Your Camera

 



 

 

 

 

“Wherever there is light, one can photograph.”

-Anne Geddes

 


 

 

 

In the introduction to this course I implored you to take a look at your camera manual and become familiar with your camera.  This next sentence will sound like a total contradiction to everything I’ve just said.

 

Your camera does not matter at this point the amount of megapixels or the type of lens you have means nothing. How can that be you may be asking yourself? Think about it like this if you do not know how to drive it does not matter if you get behind the wheel of a luxury car or piece of junk you purchased from your next-door neighbor.

 

The results will ultimately be the same; there is a high chance that you will end up wrecking either vehicle.

 

 


 

A great photographer can produce high-quality images with the entry-level camera or a high-end camera. The reason that most photographers have high-end gear is more a question about reliability and key features offered by those cameras.

 

Once you get the notion out of your mind that your camera may be holding you back you open yourself up to producing quality images regardless of the gear at hand.

 

Since there is a litany of camera makes and models often I implore you to familiarize yourself what your specific make and model.

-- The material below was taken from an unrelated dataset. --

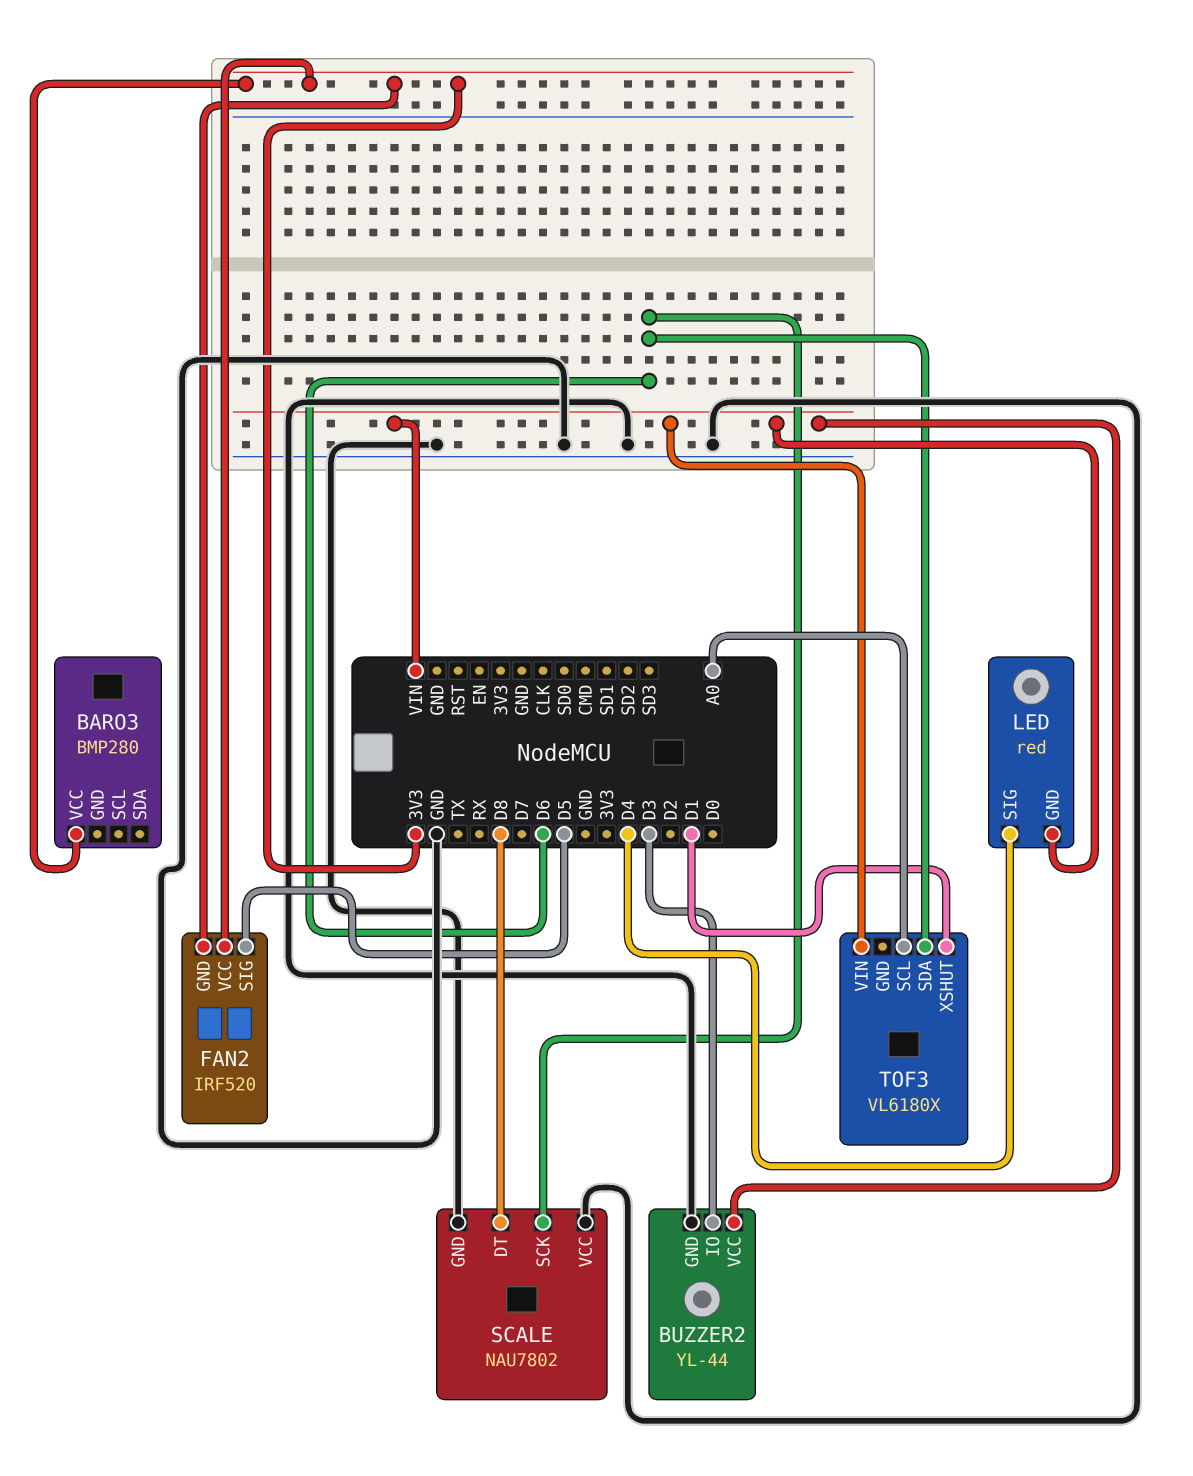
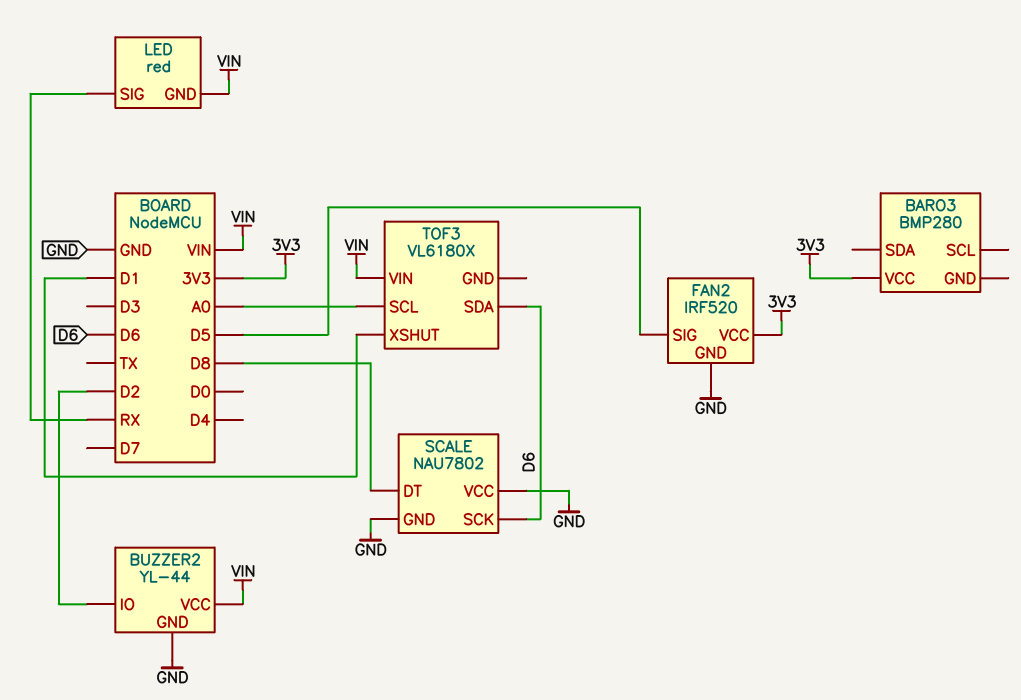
BUZZER2 pin IO: D3 -> D2
FAN2 pin GND: 3V3 -> GND
LED pin SIG: D4 -> RX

You should make it your mission to know what every single button does.

 

If this is your first time picking up a DSLR locate the power button or switch, normally (but not always) located on the top right-hand of your camera.

 

Second is the mode dial, also on the top-right or near the shutter release button, which lets you choose what shooting mode you want to use.

 

Third is the shutter button (yup, top-right again). When pressed half-way the shutter button acts to focus your shot and calculate the settings required for a correct exposure. When you press the shutter all the way it takes the photo. Easy!